╭─ RECORDS SUPPLIED

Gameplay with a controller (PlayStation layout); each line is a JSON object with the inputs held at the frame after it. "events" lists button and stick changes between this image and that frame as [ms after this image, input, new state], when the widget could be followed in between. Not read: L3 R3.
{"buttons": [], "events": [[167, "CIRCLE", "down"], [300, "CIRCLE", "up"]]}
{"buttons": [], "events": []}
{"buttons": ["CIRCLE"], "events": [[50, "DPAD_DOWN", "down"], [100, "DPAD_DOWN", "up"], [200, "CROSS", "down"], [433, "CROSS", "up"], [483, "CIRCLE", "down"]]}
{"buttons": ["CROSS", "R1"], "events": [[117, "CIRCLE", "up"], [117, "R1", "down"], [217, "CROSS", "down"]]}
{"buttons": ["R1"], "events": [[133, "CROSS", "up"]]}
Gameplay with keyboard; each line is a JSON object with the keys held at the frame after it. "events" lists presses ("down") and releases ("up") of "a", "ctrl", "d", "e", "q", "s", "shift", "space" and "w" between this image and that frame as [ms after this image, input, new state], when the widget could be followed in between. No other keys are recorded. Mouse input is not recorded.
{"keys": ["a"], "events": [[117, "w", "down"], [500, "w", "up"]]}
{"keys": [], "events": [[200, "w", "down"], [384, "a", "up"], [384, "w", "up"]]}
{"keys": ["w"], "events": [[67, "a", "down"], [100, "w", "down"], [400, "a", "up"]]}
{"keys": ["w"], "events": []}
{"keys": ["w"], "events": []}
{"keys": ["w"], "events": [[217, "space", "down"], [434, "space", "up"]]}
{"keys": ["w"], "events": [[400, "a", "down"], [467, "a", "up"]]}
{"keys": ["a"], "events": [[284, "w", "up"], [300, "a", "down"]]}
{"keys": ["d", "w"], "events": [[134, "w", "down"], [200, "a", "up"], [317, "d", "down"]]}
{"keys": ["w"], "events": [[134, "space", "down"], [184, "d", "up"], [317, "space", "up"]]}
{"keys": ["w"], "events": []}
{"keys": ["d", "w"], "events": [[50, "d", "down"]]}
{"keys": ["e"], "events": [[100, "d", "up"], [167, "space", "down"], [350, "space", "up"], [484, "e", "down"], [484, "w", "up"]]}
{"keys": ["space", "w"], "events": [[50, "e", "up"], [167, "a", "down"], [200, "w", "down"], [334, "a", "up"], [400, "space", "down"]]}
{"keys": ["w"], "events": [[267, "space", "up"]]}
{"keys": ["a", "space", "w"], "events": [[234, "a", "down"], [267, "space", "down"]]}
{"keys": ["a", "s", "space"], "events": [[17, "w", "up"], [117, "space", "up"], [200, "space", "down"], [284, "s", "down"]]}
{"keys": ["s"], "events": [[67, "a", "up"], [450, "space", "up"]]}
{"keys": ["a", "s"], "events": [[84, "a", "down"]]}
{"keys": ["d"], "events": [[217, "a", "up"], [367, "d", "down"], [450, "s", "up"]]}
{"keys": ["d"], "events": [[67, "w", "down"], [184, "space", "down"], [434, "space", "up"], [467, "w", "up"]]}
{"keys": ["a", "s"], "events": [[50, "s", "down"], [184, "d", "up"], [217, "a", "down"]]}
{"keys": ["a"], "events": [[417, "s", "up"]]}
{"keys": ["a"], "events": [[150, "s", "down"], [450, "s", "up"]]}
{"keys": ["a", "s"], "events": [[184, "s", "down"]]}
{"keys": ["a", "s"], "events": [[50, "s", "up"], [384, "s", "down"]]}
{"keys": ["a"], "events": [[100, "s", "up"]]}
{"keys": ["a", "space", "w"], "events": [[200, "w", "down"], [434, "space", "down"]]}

╰─

Read the records above. Show each line that has the string "held".

- ANSWER TO THIS PROBLEM -
Gameplay with a controller (PlayStation layout); each line is a JSON object with the inputs held at the frame after it. "events" lists button and stick changes between this image and that frame as [ms after this image, input, new state], when the widget could be followed in between. Not read: L3 R3.
Gameplay with keyboard; each line is a JSON object with the keys held at the frame after it. "events" lists presses ("down") and releases ("up") of "a", "ctrl", "d", "e", "q", "s", "shift", "space" and "w" between this image and that frame as [ms after this image, input, new state], when the widget could be followed in between. No other keys are recorded. Mouse input is not recorded.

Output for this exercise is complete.